[DATA FOR THE TASK]

══════

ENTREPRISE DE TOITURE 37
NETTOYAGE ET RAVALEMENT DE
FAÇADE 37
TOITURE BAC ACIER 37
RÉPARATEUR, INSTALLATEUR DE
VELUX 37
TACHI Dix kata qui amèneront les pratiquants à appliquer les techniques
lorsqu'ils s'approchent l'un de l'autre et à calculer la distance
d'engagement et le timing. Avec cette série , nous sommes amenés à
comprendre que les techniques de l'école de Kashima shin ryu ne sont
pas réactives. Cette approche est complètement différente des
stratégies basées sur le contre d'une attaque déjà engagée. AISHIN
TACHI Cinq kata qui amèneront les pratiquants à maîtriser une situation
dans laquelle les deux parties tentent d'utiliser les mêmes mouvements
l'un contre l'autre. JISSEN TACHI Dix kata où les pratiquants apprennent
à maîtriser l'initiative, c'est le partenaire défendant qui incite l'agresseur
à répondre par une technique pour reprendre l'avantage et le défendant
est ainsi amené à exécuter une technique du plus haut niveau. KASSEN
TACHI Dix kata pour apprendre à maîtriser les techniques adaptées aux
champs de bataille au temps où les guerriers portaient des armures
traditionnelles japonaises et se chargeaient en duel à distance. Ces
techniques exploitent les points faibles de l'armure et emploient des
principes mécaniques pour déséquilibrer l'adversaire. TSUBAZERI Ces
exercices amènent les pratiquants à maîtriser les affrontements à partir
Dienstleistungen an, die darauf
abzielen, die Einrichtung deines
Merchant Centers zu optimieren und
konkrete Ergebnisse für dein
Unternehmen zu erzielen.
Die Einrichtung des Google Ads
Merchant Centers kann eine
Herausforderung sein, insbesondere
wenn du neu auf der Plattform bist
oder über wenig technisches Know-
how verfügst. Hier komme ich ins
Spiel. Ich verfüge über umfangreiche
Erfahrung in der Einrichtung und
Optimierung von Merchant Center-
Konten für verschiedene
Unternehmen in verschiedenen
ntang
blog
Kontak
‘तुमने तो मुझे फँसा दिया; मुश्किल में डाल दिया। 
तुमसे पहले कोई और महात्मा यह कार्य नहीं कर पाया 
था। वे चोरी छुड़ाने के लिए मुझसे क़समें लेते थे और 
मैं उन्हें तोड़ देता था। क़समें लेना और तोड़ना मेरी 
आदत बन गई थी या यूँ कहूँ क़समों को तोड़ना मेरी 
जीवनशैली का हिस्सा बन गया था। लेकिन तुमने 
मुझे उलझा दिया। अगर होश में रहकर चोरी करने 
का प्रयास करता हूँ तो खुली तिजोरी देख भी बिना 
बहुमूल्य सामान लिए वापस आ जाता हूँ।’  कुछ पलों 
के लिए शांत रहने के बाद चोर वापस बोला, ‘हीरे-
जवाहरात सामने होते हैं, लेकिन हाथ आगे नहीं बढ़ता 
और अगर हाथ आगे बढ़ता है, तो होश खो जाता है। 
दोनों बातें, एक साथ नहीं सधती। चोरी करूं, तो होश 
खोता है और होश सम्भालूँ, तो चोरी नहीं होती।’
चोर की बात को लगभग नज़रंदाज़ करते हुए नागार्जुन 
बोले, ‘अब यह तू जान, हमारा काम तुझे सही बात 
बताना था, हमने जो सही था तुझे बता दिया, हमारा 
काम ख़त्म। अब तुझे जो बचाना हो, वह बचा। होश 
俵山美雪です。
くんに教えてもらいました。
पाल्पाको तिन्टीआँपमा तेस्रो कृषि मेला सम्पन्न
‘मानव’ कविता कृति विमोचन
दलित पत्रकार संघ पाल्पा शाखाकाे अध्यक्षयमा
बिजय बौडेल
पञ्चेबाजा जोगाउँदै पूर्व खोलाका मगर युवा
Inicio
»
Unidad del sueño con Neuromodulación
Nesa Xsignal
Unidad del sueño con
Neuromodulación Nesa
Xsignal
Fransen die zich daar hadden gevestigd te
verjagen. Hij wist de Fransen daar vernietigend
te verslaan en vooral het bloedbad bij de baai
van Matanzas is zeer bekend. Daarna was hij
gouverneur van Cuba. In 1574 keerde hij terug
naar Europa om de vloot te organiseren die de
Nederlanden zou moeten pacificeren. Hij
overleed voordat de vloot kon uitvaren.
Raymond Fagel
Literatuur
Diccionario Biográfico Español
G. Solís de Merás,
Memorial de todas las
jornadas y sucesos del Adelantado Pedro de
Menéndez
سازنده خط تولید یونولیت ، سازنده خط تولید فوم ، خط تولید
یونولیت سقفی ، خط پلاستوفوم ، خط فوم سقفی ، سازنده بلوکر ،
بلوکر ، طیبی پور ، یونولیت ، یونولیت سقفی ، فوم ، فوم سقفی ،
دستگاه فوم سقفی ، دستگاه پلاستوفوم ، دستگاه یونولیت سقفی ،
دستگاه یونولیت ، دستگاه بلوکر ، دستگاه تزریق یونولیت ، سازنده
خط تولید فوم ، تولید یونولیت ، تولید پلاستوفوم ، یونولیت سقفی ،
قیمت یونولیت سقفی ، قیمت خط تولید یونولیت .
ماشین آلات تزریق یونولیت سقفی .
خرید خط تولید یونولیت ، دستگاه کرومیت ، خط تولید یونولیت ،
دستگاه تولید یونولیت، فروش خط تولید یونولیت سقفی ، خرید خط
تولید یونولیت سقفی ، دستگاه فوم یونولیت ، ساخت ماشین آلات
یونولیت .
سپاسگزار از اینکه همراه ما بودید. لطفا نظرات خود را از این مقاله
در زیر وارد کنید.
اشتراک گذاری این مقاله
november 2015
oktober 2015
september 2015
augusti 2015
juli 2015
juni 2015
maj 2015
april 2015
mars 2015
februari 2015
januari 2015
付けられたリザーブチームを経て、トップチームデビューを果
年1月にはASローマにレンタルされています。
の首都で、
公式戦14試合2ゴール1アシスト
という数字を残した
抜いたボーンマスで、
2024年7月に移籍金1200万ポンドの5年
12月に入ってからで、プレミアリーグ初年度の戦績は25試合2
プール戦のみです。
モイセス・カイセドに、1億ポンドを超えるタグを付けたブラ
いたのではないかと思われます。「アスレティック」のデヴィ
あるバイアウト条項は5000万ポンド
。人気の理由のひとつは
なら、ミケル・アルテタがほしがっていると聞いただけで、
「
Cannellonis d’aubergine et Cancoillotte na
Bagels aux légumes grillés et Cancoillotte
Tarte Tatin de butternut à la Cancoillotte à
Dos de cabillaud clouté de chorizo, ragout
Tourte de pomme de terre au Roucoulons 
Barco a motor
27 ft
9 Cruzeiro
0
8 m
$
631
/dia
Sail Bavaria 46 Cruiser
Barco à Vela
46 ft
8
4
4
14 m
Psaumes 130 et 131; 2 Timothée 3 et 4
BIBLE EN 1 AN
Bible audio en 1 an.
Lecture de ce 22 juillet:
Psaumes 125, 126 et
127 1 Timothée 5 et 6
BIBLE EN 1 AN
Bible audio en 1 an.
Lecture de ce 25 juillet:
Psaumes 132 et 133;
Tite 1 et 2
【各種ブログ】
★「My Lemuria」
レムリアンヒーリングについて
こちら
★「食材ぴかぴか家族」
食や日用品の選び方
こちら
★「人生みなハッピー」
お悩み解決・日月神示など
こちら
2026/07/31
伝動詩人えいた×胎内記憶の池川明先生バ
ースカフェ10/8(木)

══════

[YOUR TASK] Format every line of the listing above as a Markdown table with two columns, Row and Text, numbering each row and leaving out blank lines.

[ANSWER TO THIS PROBLEM]
| Row | Text |
|---|---|
| 1 | ENTREPRISE DE TOITURE 37 |
| 2 | NETTOYAGE ET RAVALEMENT DE |
| 3 | FAÇADE 37 |
| 4 | TOITURE BAC ACIER 37 |
| 5 | RÉPARATEUR, INSTALLATEUR DE |
| 6 | VELUX 37 |
| 7 | TACHI Dix kata qui amèneront les pratiquants à appliquer les techniques |
| 8 | lorsqu'ils s'approchent l'un de l'autre et à calculer la distance |
| 9 | d'engagement et le timing. Avec cette série , nous sommes amenés à |
| 10 | comprendre que les techniques de l'école de Kashima shin ryu ne sont |
| 11 | pas réactives. Cette approche est complètement différente des |
| 12 | stratégies basées sur le contre d'une attaque déjà engagée. AISHIN |
| 13 | TACHI Cinq kata qui amèneront les pratiquants à maîtriser une situation |
| 14 | dans laquelle les deux parties tentent d'utiliser les mêmes mouvements |
| 15 | l'un contre l'autre. JISSEN TACHI Dix kata où les pratiquants apprennent |
| 16 | à maîtriser l'initiative, c'est le partenaire défendant qui incite l'agresseur |
| 17 | à répondre par une technique pour reprendre l'avantage et le défendant |
| 18 | est ainsi amené à exécuter une technique du plus haut niveau. KASSEN |
| 19 | TACHI Dix kata pour apprendre à maîtriser les techniques adaptées aux |
| 20 | champs de bataille au temps où les guerriers portaient des armures |
| 21 | traditionnelles japonaises et se chargeaient en duel à distance. Ces |
| 22 | techniques exploitent les points faibles de l'armure et emploient des |
| 23 | principes mécaniques pour déséquilibrer l'adversaire. TSUBAZERI Ces |
| 24 | exercices amènent les pratiquants à maîtriser les affrontements à partir |
| 25 | Dienstleistungen an, die darauf |
| 26 | abzielen, die Einrichtung deines |
| 27 | Merchant Centers zu optimieren und |
| 28 | konkrete Ergebnisse für dein |
| 29 | Unternehmen zu erzielen. |
| 30 | Die Einrichtung des Google Ads |
| 31 | Merchant Centers kann eine |
| 32 | Herausforderung sein, insbesondere |
| 33 | wenn du neu auf der Plattform bist |
| 34 | oder über wenig technisches Know- |
| 35 | how verfügst. Hier komme ich ins |
| 36 | Spiel. Ich verfüge über umfangreiche |
| 37 | Erfahrung in der Einrichtung und |
| 38 | Optimierung von Merchant Center- |
| 39 | Konten für verschiedene |
| 40 | Unternehmen in verschiedenen |
| 41 | ntang |
| 42 | blog |
| 43 | Kontak |
| 44 | ‘तुमने तो मुझे फँसा दिया; मुश्किल में डाल दिया।  |
| 45 | तुमसे पहले कोई और महात्मा यह कार्य नहीं कर पाया  |
| 46 | था। वे चोरी छुड़ाने के लिए मुझसे क़समें लेते थे और  |
| 47 | मैं उन्हें तोड़ देता था। क़समें लेना और तोड़ना मेरी  |
| 48 | आदत बन गई थी या यूँ कहूँ क़समों को तोड़ना मेरी  |
| 49 | जीवनशैली का हिस्सा बन गया था। लेकिन तुमने  |
| 50 | मुझे उलझा दिया। अगर होश में रहकर चोरी करने  |
| 51 | का प्रयास करता हूँ तो खुली तिजोरी देख भी बिना  |
| 52 | बहुमूल्य सामान लिए वापस आ जाता हूँ।’  कुछ पलों  |
| 53 | के लिए शांत रहने के बाद चोर वापस बोला, ‘हीरे- |
| 54 | जवाहरात सामने होते हैं, लेकिन हाथ आगे नहीं बढ़ता  |
| 55 | और अगर हाथ आगे बढ़ता है, तो होश खो जाता है।  |
| 56 | दोनों बातें, एक साथ नहीं सधती। चोरी करूं, तो होश  |
| 57 | खोता है और होश सम्भालूँ, तो चोरी नहीं होती।’ |
| 58 | चोर की बात को लगभग नज़रंदाज़ करते हुए नागार्जुन  |
| 59 | बोले, ‘अब यह तू जान, हमारा काम तुझे सही बात  |
| 60 | बताना था, हमने जो सही था तुझे बता दिया, हमारा  |
| 61 | काम ख़त्म। अब तुझे जो बचाना हो, वह बचा। होश  |
| 62 | 俵山美雪です。 |
| 63 | くんに教えてもらいました。 |
| 64 | पाल्पाको तिन्टीआँपमा तेस्रो कृषि मेला सम्पन्न |
| 65 | ‘मानव’ कविता कृति विमोचन |
| 66 | दलित पत्रकार संघ पाल्पा शाखाकाे अध्यक्षयमा |
| 67 | बिजय बौडेल |
| 68 | पञ्चेबाजा जोगाउँदै पूर्व खोलाका मगर युवा |
| 69 | Inicio |
| 70 | » |
| 71 | Unidad del sueño con Neuromodulación |
| 72 | Nesa Xsignal |
| 73 | Unidad del sueño con |
| 74 | Neuromodulación Nesa |
| 75 | Xsignal |
| 76 | Fransen die zich daar hadden gevestigd te |
| 77 | verjagen. Hij wist de Fransen daar vernietigend |
| 78 | te verslaan en vooral het bloedbad bij de baai |
| 79 | van Matanzas is zeer bekend. Daarna was hij |
| 80 | gouverneur van Cuba. In 1574 keerde hij terug |
| 81 | naar Europa om de vloot te organiseren die de |
| 82 | Nederlanden zou moeten pacificeren. Hij |
| 83 | overleed voordat de vloot kon uitvaren. |
| 84 | Raymond Fagel |
| 85 | Literatuur |
| 86 | Diccionario Biográfico Español |
| 87 | G. Solís de Merás, |
| 88 | Memorial de todas las |
| 89 | jornadas y sucesos del Adelantado Pedro de |
| 90 | Menéndez |
| 91 | سازنده خط تولید یونولیت ، سازنده خط تولید فوم ، خط تولید |
| 92 | یونولیت سقفی ، خط پلاستوفوم ، خط فوم سقفی ، سازنده بلوکر ، |
| 93 | بلوکر ، طیبی پور ، یونولیت ، یونولیت سقفی ، فوم ، فوم سقفی ، |
| 94 | دستگاه فوم سقفی ، دستگاه پلاستوفوم ، دستگاه یونولیت سقفی ، |
| 95 | دستگاه یونولیت ، دستگاه بلوکر ، دستگاه تزریق یونولیت ، سازنده |
| 96 | خط تولید فوم ، تولید یونولیت ، تولید پلاستوفوم ، یونولیت سقفی ، |
| 97 | قیمت یونولیت سقفی ، قیمت خط تولید یونولیت . |
| 98 | ماشین آلات تزریق یونولیت سقفی . |
| 99 | خرید خط تولید یونولیت ، دستگاه کرومیت ، خط تولید یونولیت ، |
| 100 | دستگاه تولید یونولیت، فروش خط تولید یونولیت سقفی ، خرید خط |
| 101 | تولید یونولیت سقفی ، دستگاه فوم یونولیت ، ساخت ماشین آلات |
| 102 | یونولیت . |
| 103 | سپاسگزار از اینکه همراه ما بودید. لطفا نظرات خود را از این مقاله |
| 104 | در زیر وارد کنید. |
| 105 | اشتراک گذاری این مقاله |
| 106 | november 2015 |
| 107 | oktober 2015 |
| 108 | september 2015 |
| 109 | augusti 2015 |
| 110 | juli 2015 |
| 111 | juni 2015 |
| 112 | maj 2015 |
| 113 | april 2015 |
| 114 | mars 2015 |
| 115 | februari 2015 |
| 116 | januari 2015 |
| 117 | 付けられたリザーブチームを経て、トップチームデビューを果 |
| 118 | 年1月にはASローマにレンタルされています。 |
| 119 | の首都で、 |
| 120 | 公式戦14試合2ゴール1アシスト |
| 121 | という数字を残した |
| 122 | 抜いたボーンマスで、 |
| 123 | 2024年7月に移籍金1200万ポンドの5年 |
| 124 | 12月に入ってからで、プレミアリーグ初年度の戦績は25試合2 |
| 125 | プール戦のみです。 |
| 126 | モイセス・カイセドに、1億ポンドを超えるタグを付けたブラ |
| 127 | いたのではないかと思われます。「アスレティック」のデヴィ |
| 128 | あるバイアウト条項は5000万ポンド |
| 129 | 。人気の理由のひとつは |
| 130 | なら、ミケル・アルテタがほしがっていると聞いただけで、 |
| 131 | 「 |
| 132 | Cannellonis d’aubergine et Cancoillotte na |
| 133 | Bagels aux légumes grillés et Cancoillotte |
| 134 | Tarte Tatin de butternut à la Cancoillotte à |
| 135 | Dos de cabillaud clouté de chorizo, ragout |
| 136 | Tourte de pomme de terre au Roucoulons  |
| 137 | Barco a motor |
| 138 | 27 ft |
| 139 | 9 Cruzeiro |
| 140 | 0 |
| 141 | 8 m |
| 142 | $ |
| 143 | 631 |
| 144 | /dia |
| 145 | Sail Bavaria 46 Cruiser |
| 146 | Barco à Vela |
| 147 | 46 ft |
| 148 | 8 |
| 149 | 4 |
| 150 | 4 |
| 151 | 14 m |
| 152 | Psaumes 130 et 131; 2 Timothée 3 et 4 |
| 153 | BIBLE EN 1 AN |
| 154 | Bible audio en 1 an. |
| 155 | Lecture de ce 22 juillet: |
| 156 | Psaumes 125, 126 et |
| 157 | 127 1 Timothée 5 et 6 |
| 158 | BIBLE EN 1 AN |
| 159 | Bible audio en 1 an. |
| 160 | Lecture de ce 25 juillet: |
| 161 | Psaumes 132 et 133; |
| 162 | Tite 1 et 2 |
| 163 | 【各種ブログ】 |
| 164 | ★「My Lemuria」 |
| 165 | レムリアンヒーリングについて |
| 166 | こちら |
| 167 | ★「食材ぴかぴか家族」 |
| 168 | 食や日用品の選び方 |
| 169 | こちら |
| 170 | ★「人生みなハッピー」 |
| 171 | お悩み解決・日月神示など |
| 172 | こちら |
| 173 | 2026/07/31 |
| 174 | 伝動詩人えいた×胎内記憶の池川明先生バ |
| 175 | ースカフェ10/8(木) |